Prospective.fr – Juin 2015 – Edito

Prévision et prospective : cinquante ans après

En 1964, le Commissariat au Plan a publié des Réflexions pour 1985 rédigées par un Comité de Sages.

Dans Paris-Match du 14 novembre le journaliste Georges Menant résumait ce rapport, qui était assorti d’une interview de Louis Armand. Cet article brossait le portrait du Français moyen de 1985. Il est mince car le sport, la médecine et la sobriété ont mis fin à l’embonpoint. Il est supposé habiter Grenoble, localisation optimale pour mener une vie saine. Il a appris à l’école à nager, conduire une automobile, taper à la machine. Dans son blouson de toile synthétique (infroissable, intachable, incombustible et s’adaptant aux changements de température), il a un portefeuille découpé dans la peau du crocodile qu’il a lui-même tué lors de vacances en Afrique, où il se rend fréquemment : il détient le permis de pilote d’avions et d’hélicoptères. Il exerce le métier d’ingénieur en maisons, c’est à dire qu’il conçoit des logements faits pour durer une dizaine d’années et dont on change comme on change de voiture. L’organisation de sa vie mêle études, production et retraite : il a produit dès qu’il était étudiant, continue à se former, compte travailler au moins à mi-temps jusque vers 80 ans. Dans la Cité, il est consulté à propos de toute décision qui le concerne et sait que son avis sera pris en considération.

Réflexions pour 1985 était un travail sérieux. On y retrouve une préfiguration de la Carte Vitale, l’aviation low-cost, les MOOCS, les problèmes mentaux liés à un environnement de plus en plus urbain, l’égalité hommes-femmes, et l’espoir que portaient la construction européenne en cours et la conquête de l’espace qui commençait.
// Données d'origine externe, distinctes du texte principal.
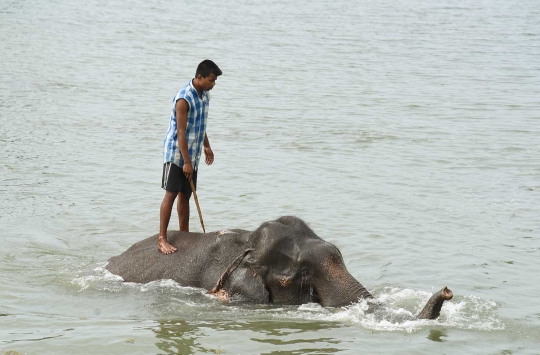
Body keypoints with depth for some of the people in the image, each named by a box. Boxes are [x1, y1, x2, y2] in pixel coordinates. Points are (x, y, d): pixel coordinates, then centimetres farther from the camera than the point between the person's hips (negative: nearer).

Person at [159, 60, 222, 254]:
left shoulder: (204, 95, 5)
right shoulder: (184, 98, -22)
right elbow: (180, 132, -23)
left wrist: (206, 146, 25)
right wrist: (186, 161, -23)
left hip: (193, 154, 8)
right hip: (176, 153, -8)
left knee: (185, 195, 12)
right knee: (171, 194, -7)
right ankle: (162, 239, -6)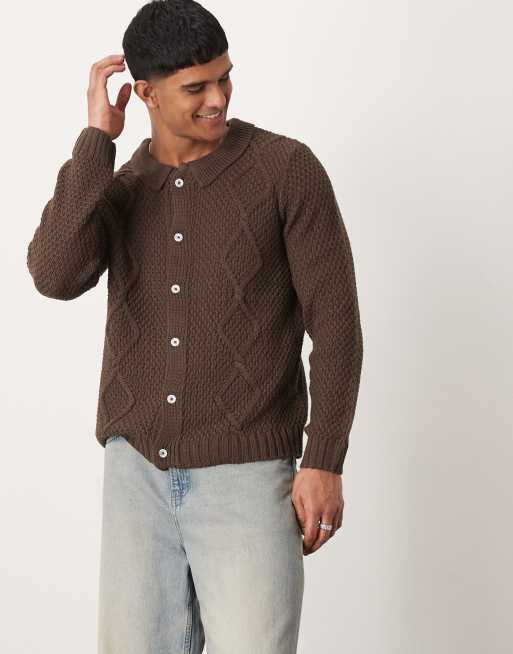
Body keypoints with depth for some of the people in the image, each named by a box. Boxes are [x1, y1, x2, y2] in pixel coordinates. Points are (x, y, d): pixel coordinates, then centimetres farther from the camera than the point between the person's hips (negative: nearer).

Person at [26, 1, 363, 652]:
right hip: (137, 477, 4)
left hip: (248, 478, -4)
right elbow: (55, 277, -17)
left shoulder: (288, 167, -7)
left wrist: (324, 463, -14)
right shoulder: (112, 192, 5)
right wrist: (97, 135, -14)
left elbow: (334, 320, -8)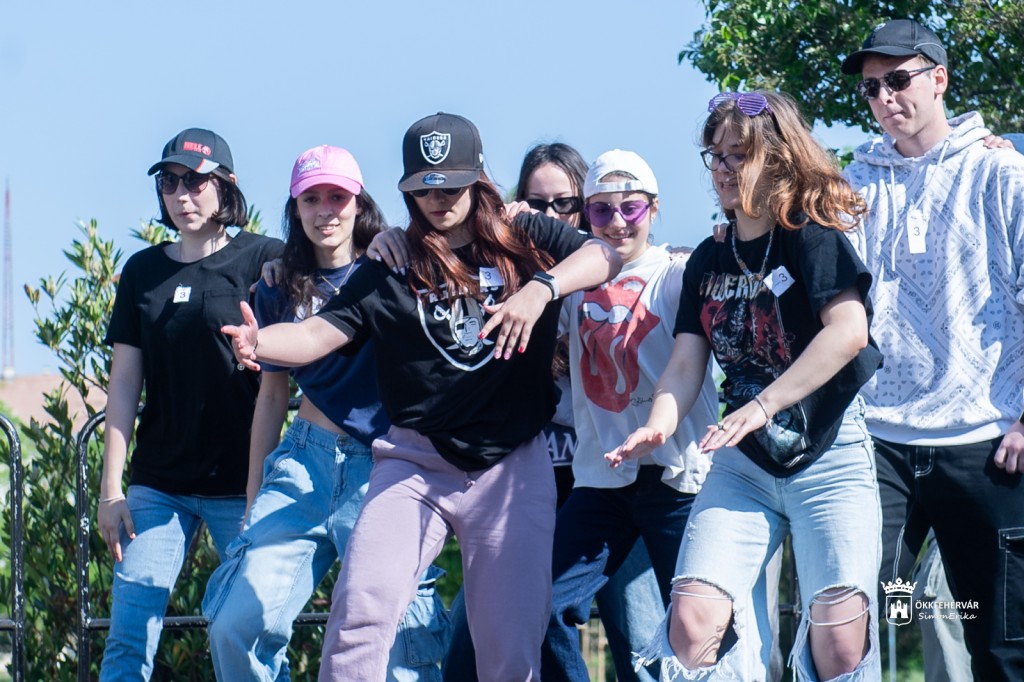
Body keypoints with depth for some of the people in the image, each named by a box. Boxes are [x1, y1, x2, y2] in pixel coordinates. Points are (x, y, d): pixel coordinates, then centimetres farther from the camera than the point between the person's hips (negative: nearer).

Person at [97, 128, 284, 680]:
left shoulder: (261, 261, 0)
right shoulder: (144, 271, 10)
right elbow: (124, 383, 10)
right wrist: (110, 489, 4)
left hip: (239, 484, -3)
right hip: (157, 484, 3)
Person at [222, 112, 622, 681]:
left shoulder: (526, 241, 8)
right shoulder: (392, 269, 9)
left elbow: (606, 255, -9)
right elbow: (318, 335, -2)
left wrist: (541, 289, -27)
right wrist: (257, 343, -23)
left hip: (512, 465, 0)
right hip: (416, 461, 0)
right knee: (360, 612, -19)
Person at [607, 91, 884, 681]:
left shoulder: (812, 236, -7)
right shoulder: (709, 261, 11)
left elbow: (849, 329, -22)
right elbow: (687, 363, 6)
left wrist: (762, 406, -27)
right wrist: (659, 426, -16)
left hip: (827, 458, -5)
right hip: (743, 463, 5)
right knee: (693, 622, -13)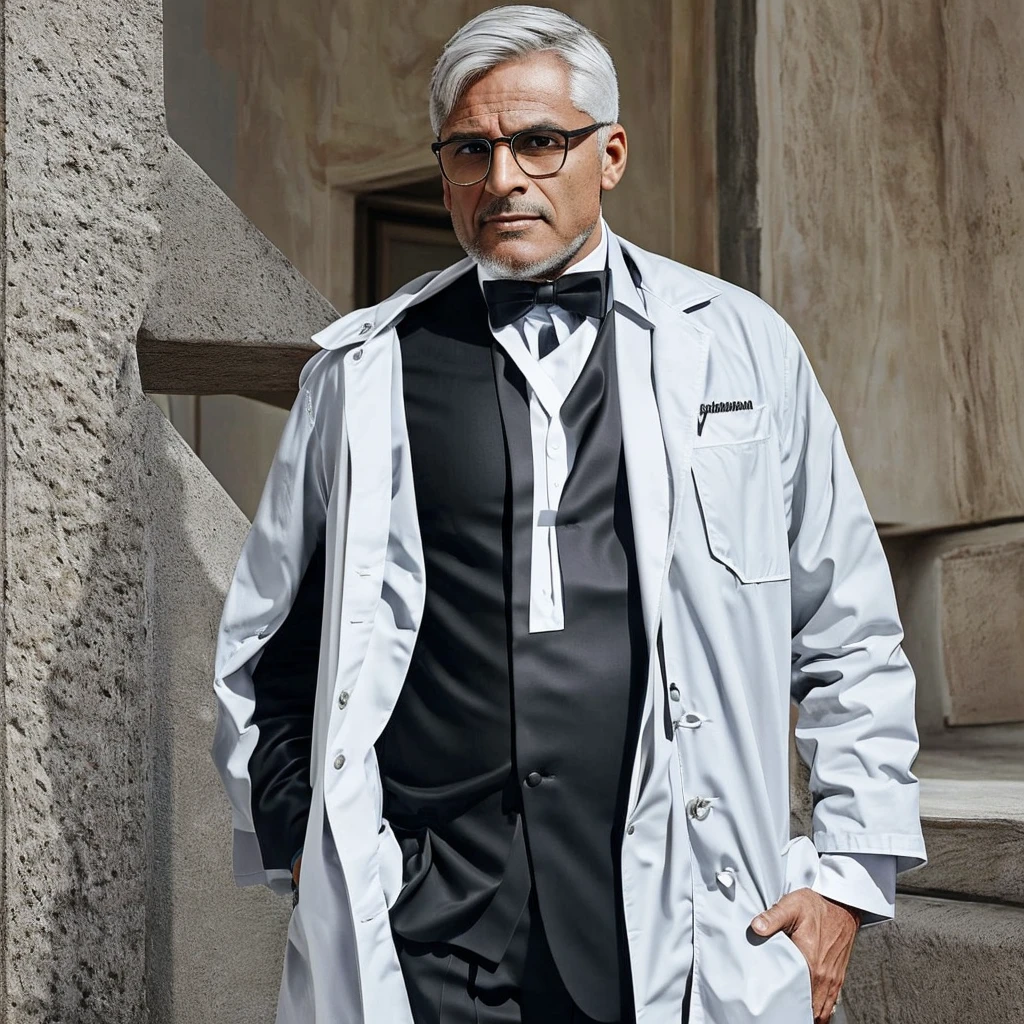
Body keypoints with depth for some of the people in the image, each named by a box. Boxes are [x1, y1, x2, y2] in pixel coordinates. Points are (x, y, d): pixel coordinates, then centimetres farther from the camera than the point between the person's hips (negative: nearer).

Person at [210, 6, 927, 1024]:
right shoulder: (362, 373, 8)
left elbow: (851, 641, 9)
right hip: (422, 935, 1)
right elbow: (261, 652, 17)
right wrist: (299, 842, 7)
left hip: (682, 929, 0)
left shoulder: (742, 346, 7)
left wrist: (849, 877, 4)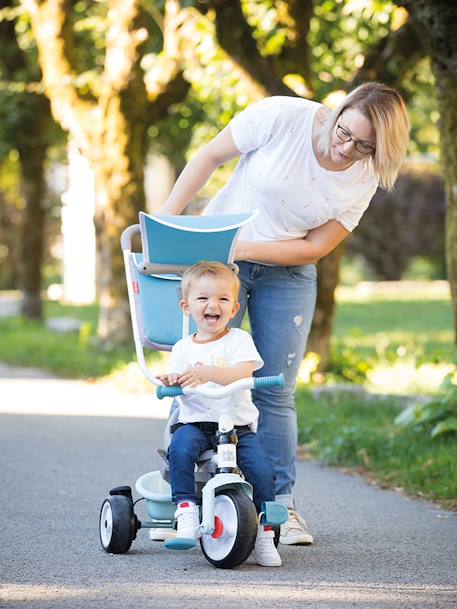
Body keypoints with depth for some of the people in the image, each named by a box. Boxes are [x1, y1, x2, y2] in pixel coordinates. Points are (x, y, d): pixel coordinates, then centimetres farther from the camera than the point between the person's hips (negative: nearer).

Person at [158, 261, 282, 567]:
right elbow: (173, 384, 13)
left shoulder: (239, 340, 1)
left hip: (239, 425, -1)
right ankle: (186, 509, -23)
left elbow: (242, 374, -17)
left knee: (261, 470, -21)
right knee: (180, 448, -32)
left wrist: (207, 372, -33)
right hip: (195, 423, 1)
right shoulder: (183, 348, 11)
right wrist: (171, 381, -12)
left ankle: (264, 533, -4)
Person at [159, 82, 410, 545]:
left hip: (287, 274, 2)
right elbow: (209, 157, -9)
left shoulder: (364, 179, -12)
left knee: (275, 393, 1)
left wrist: (245, 249, -23)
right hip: (216, 256, -2)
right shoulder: (283, 117, -20)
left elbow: (315, 247, -12)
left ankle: (281, 506, 8)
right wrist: (167, 220, -12)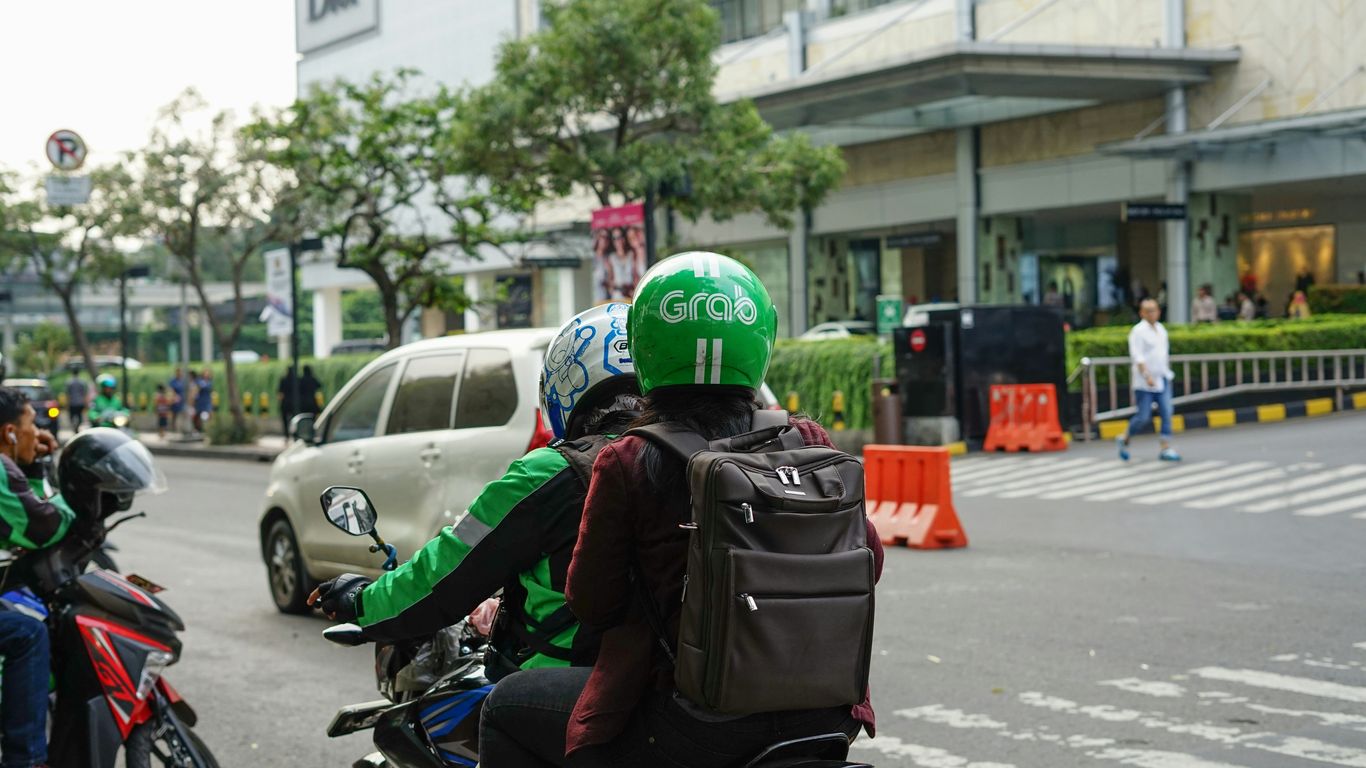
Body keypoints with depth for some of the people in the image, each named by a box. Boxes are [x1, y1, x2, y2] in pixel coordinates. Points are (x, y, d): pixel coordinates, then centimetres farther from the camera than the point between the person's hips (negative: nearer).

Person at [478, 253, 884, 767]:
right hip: (820, 717, 4)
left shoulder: (626, 464, -9)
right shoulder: (809, 444, -1)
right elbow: (867, 558, 8)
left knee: (506, 708, 17)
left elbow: (592, 604, -2)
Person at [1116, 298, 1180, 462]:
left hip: (1162, 379, 7)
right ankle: (1124, 439, 21)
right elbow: (1137, 356, -18)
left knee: (1167, 413, -3)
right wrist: (1147, 376, -26)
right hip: (1145, 382, -7)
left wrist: (1167, 372, 21)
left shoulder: (1161, 329, 13)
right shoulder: (1138, 331, -10)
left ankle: (1166, 448, -1)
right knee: (1143, 417, -2)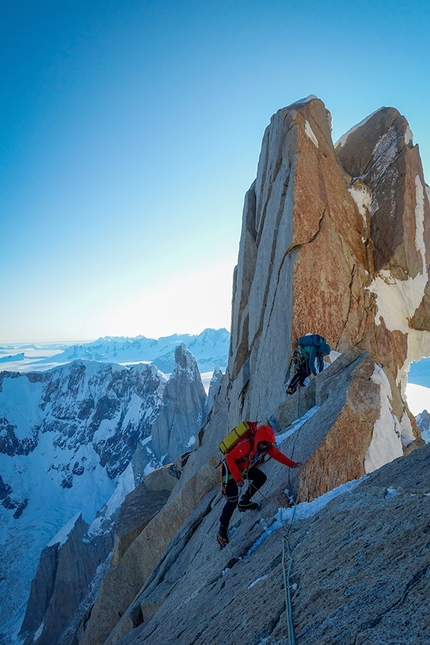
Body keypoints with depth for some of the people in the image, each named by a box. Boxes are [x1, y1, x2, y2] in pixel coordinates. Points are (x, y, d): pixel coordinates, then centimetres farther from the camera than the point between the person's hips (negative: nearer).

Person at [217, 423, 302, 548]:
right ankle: (222, 532, 4)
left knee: (261, 478, 0)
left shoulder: (267, 446, -15)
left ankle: (244, 502, 16)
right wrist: (237, 478, -33)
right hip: (230, 468, -7)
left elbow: (277, 454, 1)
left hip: (244, 468, 7)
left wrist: (292, 464, -9)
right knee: (232, 501, -11)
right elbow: (229, 458, -33)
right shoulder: (246, 445, -38)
On y décèle aussi des prévisions démenties : la minceur alors que l’obésité ne cesse de gagner, l’idéalisation de l’avenir du système éducatif ou encore « la mentalité et l’accueil des administrations publiques rivalisant avec l’entreprise privée ». Et il y manque évidemment des données alors inconcevables : montée du chômage, prise de conscience écologique…

Alors que vous parcourez cette description avec un petit sourire, demandez-vous ce que vous-mêmes – qui êtes certainement des Sages puisque vous lisez prospective.fr – seriez capables de prévoir pour 2035.

Remarques de prospective.fr :

– En 1964, 20 ans plus tard c’était 1984, année qui posait le problème d’une confusion éventuelle avec le roman d’Orwell, 1984, d’où Réflexions pour 1985.

– L’année suivante, en 1965, Gordon Moore prévoyait l’augmentation exponentielle des semi-conducteurs. Pourtant l’importance future d’Internet, du numérique, du téléphone portable, etc. qui nous entourent n’étaient pas imaginables, même à Grenoble, déjà capitale des technologies nouvelles.

Réflexions pour 1985 est une source oubliée. Le regard des auteurs dépasse, sans les méconnaître, les approches macroéconomiques du Plan pour se pencher aussi sur la vie quotidienne et les attentes des personnes. C’était surtout l’œuvre personnelle de Pierre Massé, président du Commissariat au Plan et futur président d’EDF. Louis Armand était le rénovateur de la SNCF. Tous deux avaient été des compagnons de Gaston Berger au sein du Centre international de Prospective. Nul ne prétendrait aujourd’hui prendre la responsabilité d’un tel rapport. Cela devrait nous interpeller : il n’est plus possible, même en se référant aux sources considérées comme les plus respectables, de retrouver cette disponibilité vis-à-vis de l’imprévisible et ce sens de la responsabilité vis-à-vis de l’avenir qui étaient le cœur du message de Gaston Berger.